Here is my explanation of the wrongness of the statement.

• A hit does not equal a page load. A web page might be made up of many different resources (images, stylesheets, scripts), each of them has to be requested from the server and counts as a hit. It might take 50 hits to load all the things required for one web page. So don’t imply that this was 3,727 attempts to load a document that was supposed to be secure.
• Port scanners and probes generate ‘hits’ all the time. These scanners make requests for well known documents and configuration information in an attempt to find vulnerabilities left by inept system administrators who do not properly secure their systems.
• Governments don’t collaborate on small web sites set up for a limited purpose.
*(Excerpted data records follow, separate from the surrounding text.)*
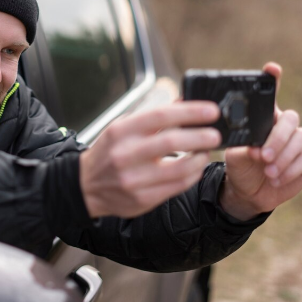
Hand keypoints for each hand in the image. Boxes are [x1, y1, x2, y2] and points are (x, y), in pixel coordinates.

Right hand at [80, 101, 220, 217]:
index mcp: (121, 131)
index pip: (160, 116)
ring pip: (179, 168)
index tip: (211, 110)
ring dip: (200, 158)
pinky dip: (192, 175)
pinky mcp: (142, 199)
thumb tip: (184, 102)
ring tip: (206, 151)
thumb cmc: (109, 151)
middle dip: (200, 136)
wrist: (86, 186)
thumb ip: (152, 117)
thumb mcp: (123, 128)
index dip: (190, 112)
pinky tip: (196, 167)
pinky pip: (177, 186)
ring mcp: (133, 179)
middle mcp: (125, 155)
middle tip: (216, 134)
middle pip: (172, 142)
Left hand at [220, 62, 301, 219]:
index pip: (270, 94)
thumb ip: (244, 146)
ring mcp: (298, 141)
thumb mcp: (234, 153)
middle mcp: (284, 125)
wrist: (248, 191)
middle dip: (277, 138)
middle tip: (262, 156)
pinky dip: (291, 169)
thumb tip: (255, 147)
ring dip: (283, 156)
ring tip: (267, 171)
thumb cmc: (240, 166)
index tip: (272, 68)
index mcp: (264, 117)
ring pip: (300, 138)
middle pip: (291, 118)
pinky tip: (276, 178)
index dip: (273, 79)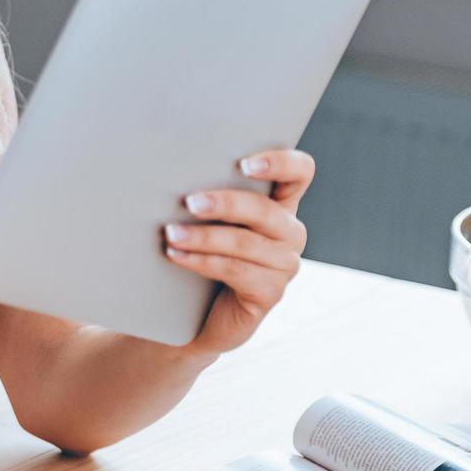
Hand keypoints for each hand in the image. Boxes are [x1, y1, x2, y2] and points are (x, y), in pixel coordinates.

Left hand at [163, 147, 313, 358]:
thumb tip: (172, 171)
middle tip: (189, 202)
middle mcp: (290, 231)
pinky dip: (201, 261)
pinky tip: (176, 255)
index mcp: (280, 202)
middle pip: (265, 210)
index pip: (299, 171)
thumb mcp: (213, 217)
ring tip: (171, 233)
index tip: (244, 164)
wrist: (204, 308)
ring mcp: (285, 263)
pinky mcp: (271, 292)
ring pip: (245, 242)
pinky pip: (235, 270)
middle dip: (224, 203)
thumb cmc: (206, 249)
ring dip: (203, 237)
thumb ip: (210, 193)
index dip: (280, 162)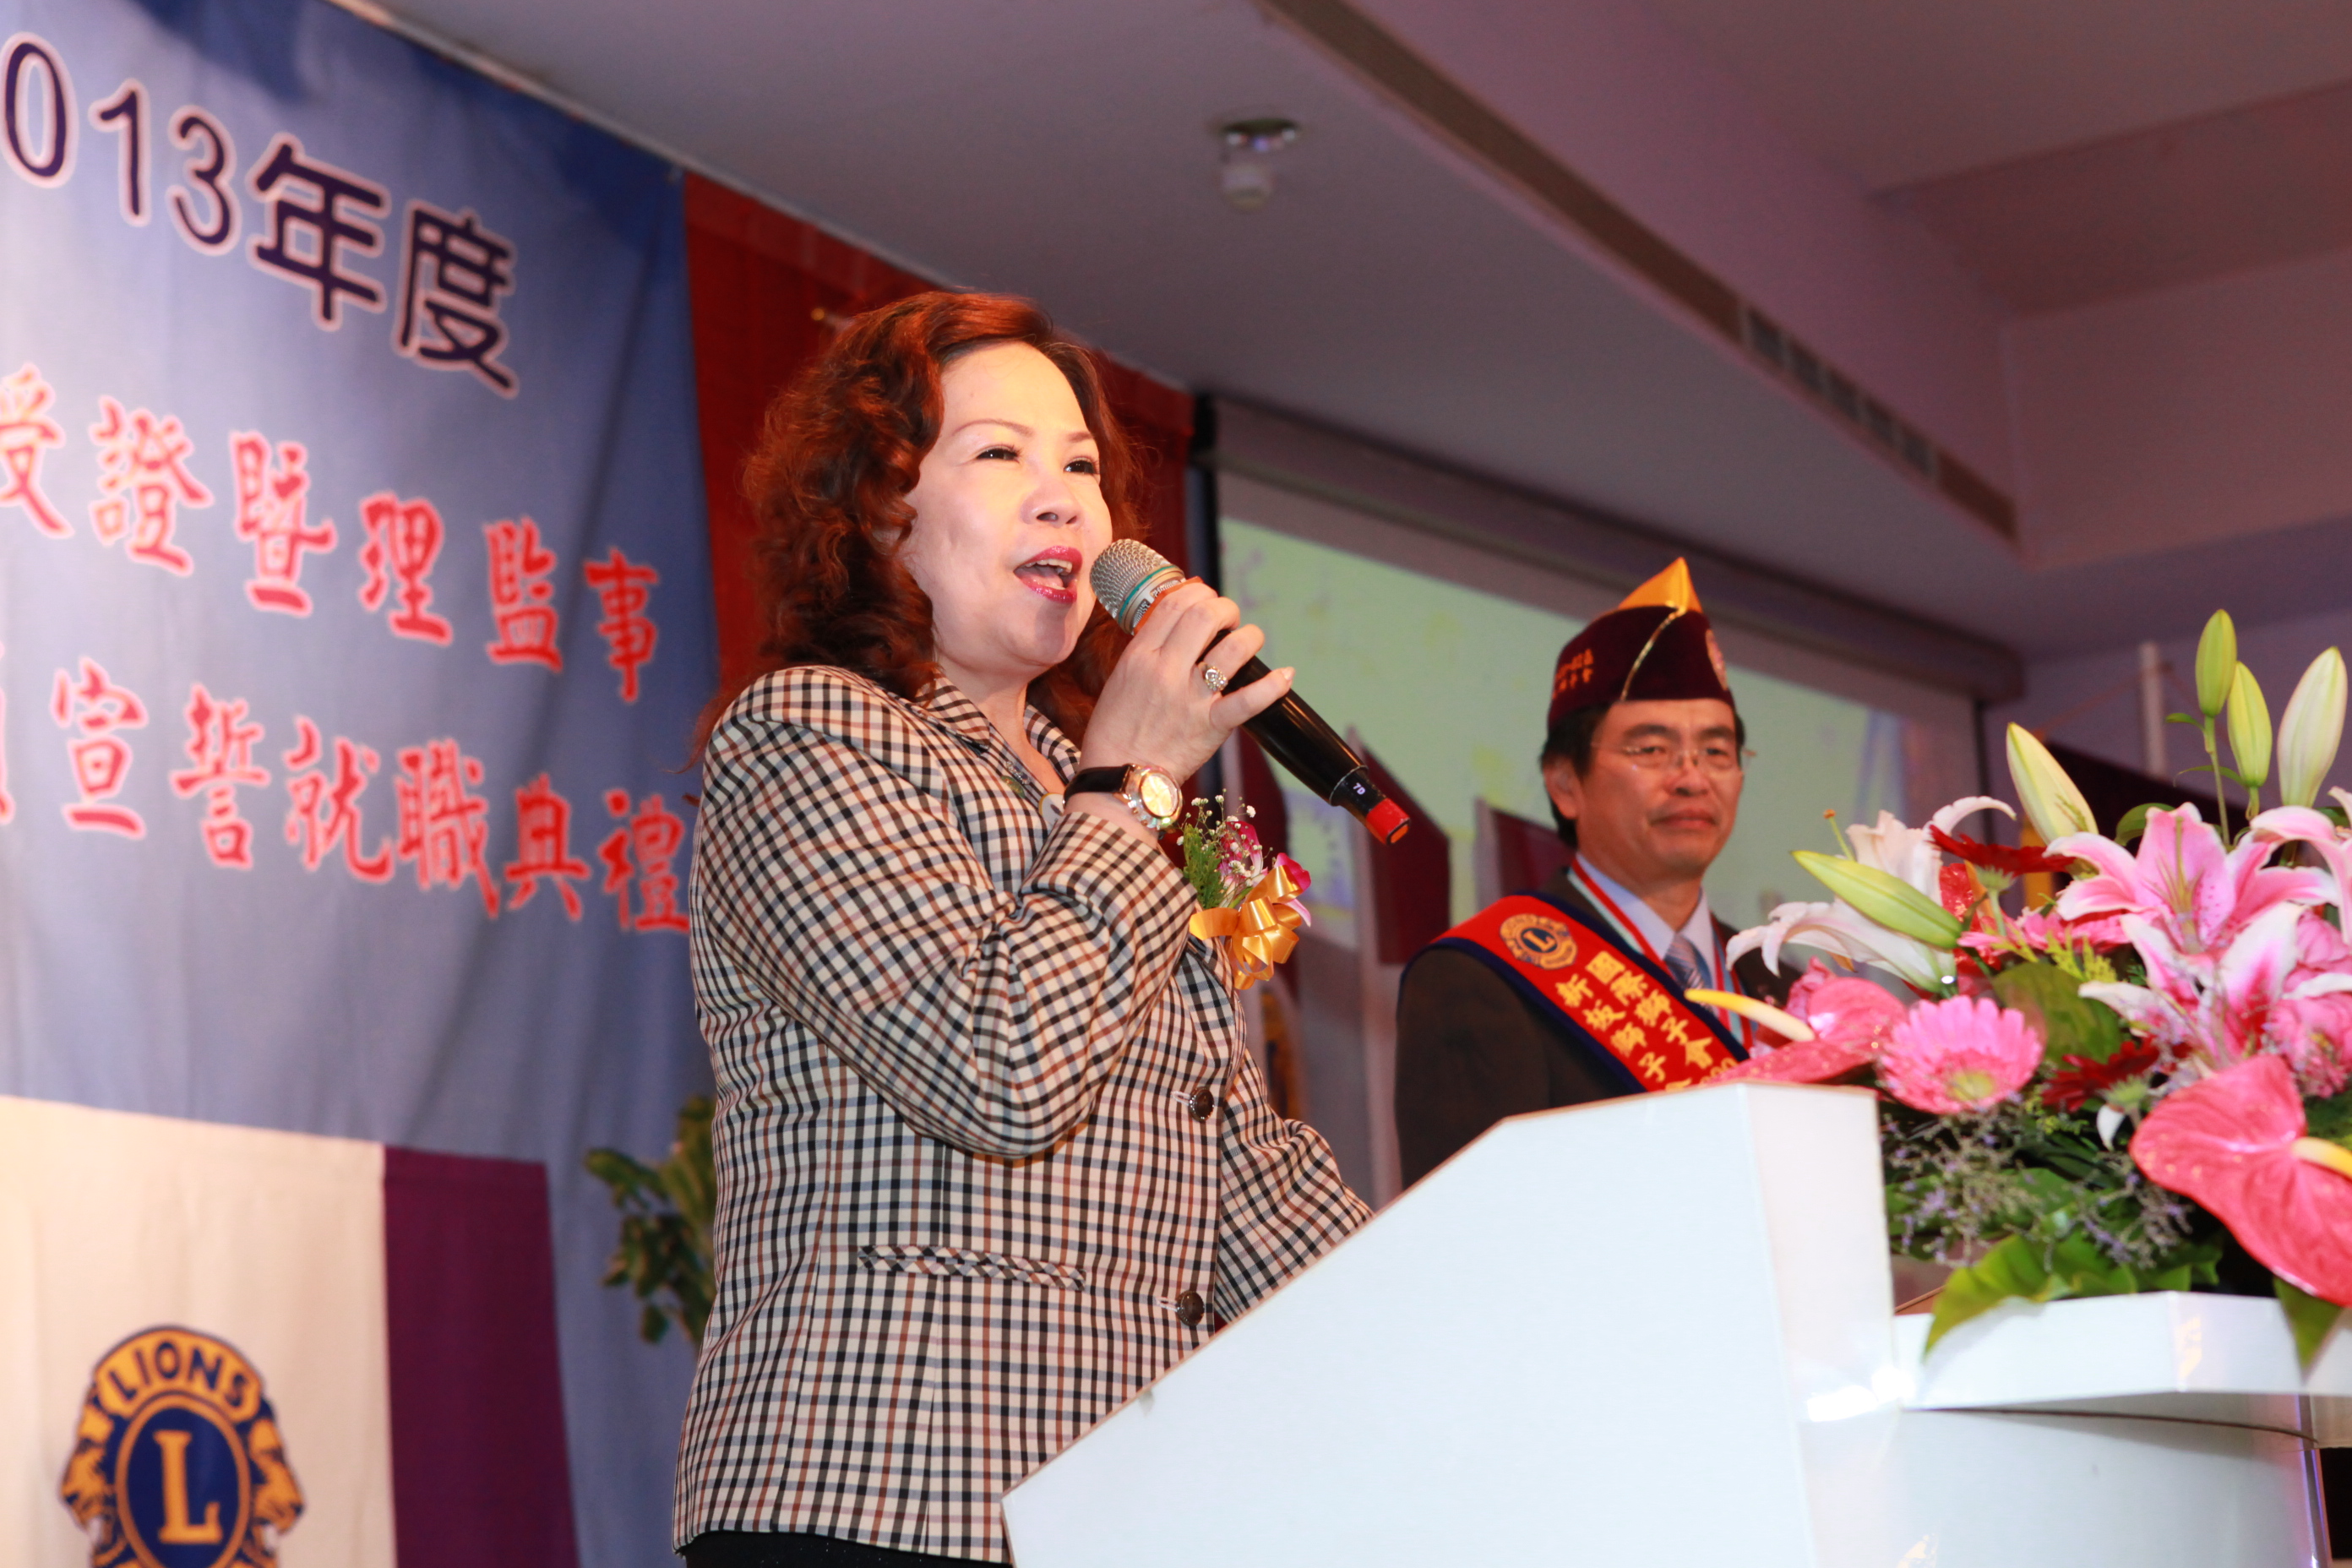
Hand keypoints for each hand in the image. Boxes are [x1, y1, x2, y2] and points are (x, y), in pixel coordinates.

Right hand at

Why would ‘working documents’ be stored on a public website?
• The Premier’s Chief of Staff apparently confirmed it was a website in progress on Friday evening (according to the SMH)
• As if the journalists involved would hack the website themselves – surely a third party would be used if they were really trying to be nefarious

Additional info

WHOIS information for the domain nswtransportblueprint.com.au reveals the following details:

Crikey article about Bang the Table – with appropriate counter-response from the company directors mentioned in the article in the comments below.
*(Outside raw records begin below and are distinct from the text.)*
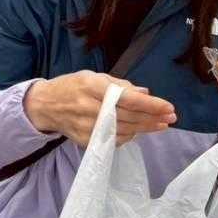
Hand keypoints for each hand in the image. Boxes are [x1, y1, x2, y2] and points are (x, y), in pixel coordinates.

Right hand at [25, 71, 176, 146]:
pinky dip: (128, 136)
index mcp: (93, 86)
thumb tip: (145, 93)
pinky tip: (137, 131)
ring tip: (160, 125)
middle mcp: (90, 107)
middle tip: (171, 118)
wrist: (45, 105)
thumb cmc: (73, 86)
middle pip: (129, 117)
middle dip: (153, 118)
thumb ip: (120, 84)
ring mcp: (87, 126)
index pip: (128, 98)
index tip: (169, 107)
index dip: (151, 105)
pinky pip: (114, 140)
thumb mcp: (94, 77)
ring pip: (124, 131)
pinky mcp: (85, 140)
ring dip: (145, 129)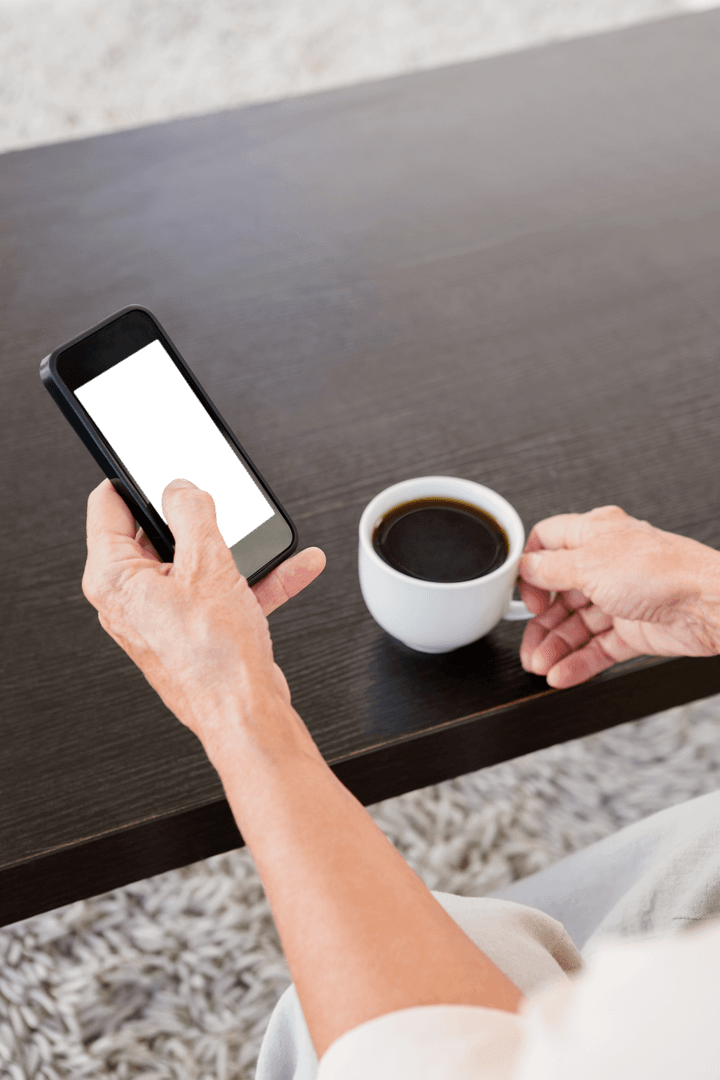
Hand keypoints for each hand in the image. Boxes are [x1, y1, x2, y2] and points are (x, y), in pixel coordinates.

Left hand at [81, 477, 325, 737]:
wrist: (247, 713)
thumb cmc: (216, 658)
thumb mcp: (208, 563)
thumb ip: (193, 512)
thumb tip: (183, 490)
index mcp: (114, 578)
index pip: (107, 506)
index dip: (134, 478)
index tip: (159, 465)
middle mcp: (131, 598)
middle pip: (156, 532)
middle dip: (196, 515)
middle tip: (219, 502)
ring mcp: (163, 615)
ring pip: (197, 563)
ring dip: (237, 549)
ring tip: (265, 537)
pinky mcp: (195, 629)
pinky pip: (222, 591)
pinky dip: (254, 578)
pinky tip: (291, 566)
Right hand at [517, 505, 719, 688]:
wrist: (709, 605)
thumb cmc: (662, 571)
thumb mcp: (589, 564)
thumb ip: (550, 568)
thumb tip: (525, 567)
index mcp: (594, 535)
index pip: (548, 545)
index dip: (530, 568)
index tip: (521, 592)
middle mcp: (605, 565)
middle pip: (558, 594)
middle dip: (539, 622)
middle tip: (526, 642)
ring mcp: (619, 598)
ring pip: (576, 625)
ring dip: (554, 647)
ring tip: (540, 665)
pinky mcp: (633, 629)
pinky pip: (597, 648)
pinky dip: (577, 662)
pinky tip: (561, 673)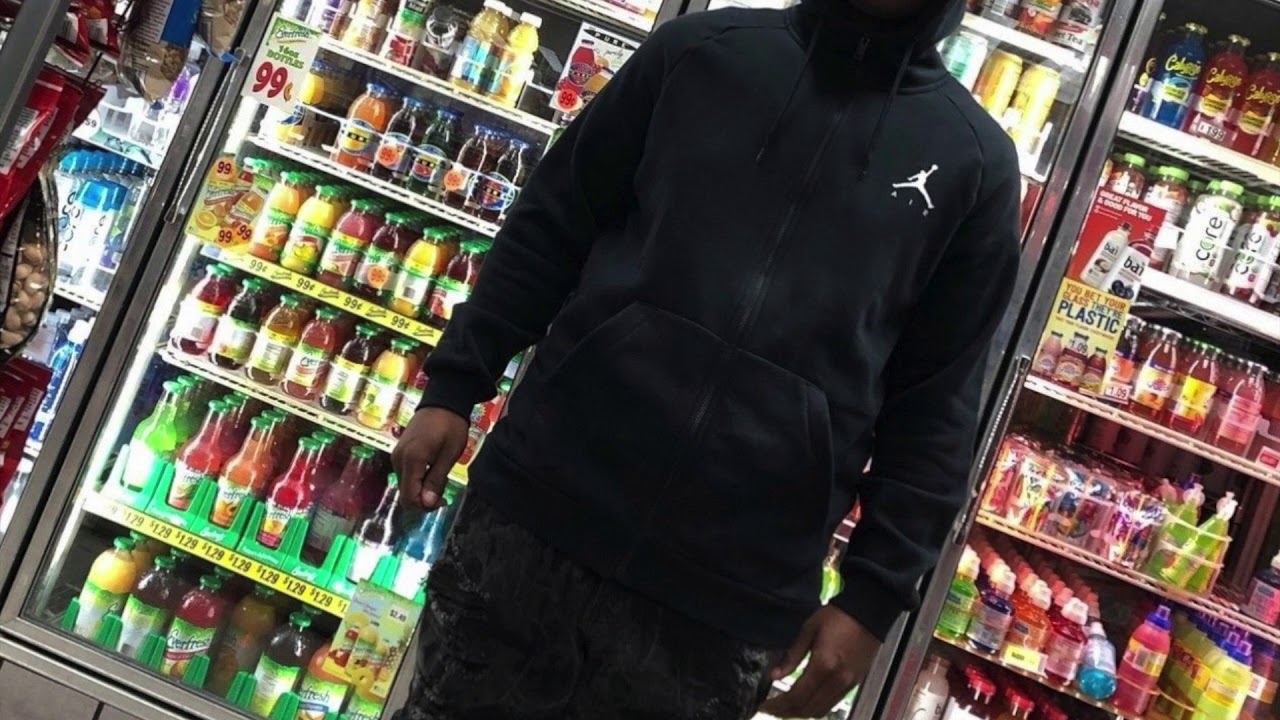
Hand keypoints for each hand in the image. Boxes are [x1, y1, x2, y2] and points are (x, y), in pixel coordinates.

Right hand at [392, 407, 468, 510]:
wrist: (442, 401)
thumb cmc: (450, 426)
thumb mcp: (449, 454)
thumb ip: (436, 480)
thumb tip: (427, 503)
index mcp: (411, 459)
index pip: (409, 497)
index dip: (425, 506)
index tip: (443, 500)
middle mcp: (399, 459)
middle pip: (405, 493)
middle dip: (424, 499)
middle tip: (443, 492)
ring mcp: (397, 455)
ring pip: (405, 485)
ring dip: (421, 489)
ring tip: (439, 478)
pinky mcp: (399, 452)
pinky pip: (405, 475)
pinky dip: (417, 479)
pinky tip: (431, 471)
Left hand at [758, 605, 880, 718]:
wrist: (869, 614)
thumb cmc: (837, 616)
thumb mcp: (809, 629)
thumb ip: (792, 655)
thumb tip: (775, 675)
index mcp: (823, 665)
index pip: (796, 696)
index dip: (777, 705)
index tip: (763, 705)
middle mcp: (836, 680)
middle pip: (807, 709)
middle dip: (786, 712)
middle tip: (771, 708)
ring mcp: (847, 685)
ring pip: (820, 711)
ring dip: (801, 712)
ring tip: (785, 706)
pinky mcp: (854, 684)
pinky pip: (831, 704)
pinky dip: (815, 707)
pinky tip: (805, 700)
Slashdot Article about this saga [slashdot.org] for the technically minded.

The original website doesn’t appear to be available anymore – suggesting they scrapped the whole thing after this embarrassment.

Luckily Google has a cache of some of the pages and it appears that there was some attempt at security (at least for the GoogleBot).

A good description of this debacle here at Luddites hacked my website [Techeye.net].

Conclusion

• Either someone did hack the web site to make it available to the public and tipped off the journos; or
• Some mistake made the web site content available to anyone who knew the address (either temporarily or permanently)

Either way it’s not a good look for Bang the Table [bangthetable.com] and its customers. They should be concerned that their platform is either easily hacked or that there are not appropriate procedures in place to ensure that content is secured.

Update – 25 Feb 2010 10:20am

Apparently Bang the Table have owned up to a problem with the security and now the Transport Minister has apologised in Parliament. See SMH for more.

A director of Bang the Table, Matthew Crozier, said areas of the site were temporarily accessible on Friday.

”This is a matter of significant embarrassment to us,” Mr Crozier said in a statement. ”While security was in place on the front page of the site, clearly it was not sufficient to prevent the internal content being accessed.”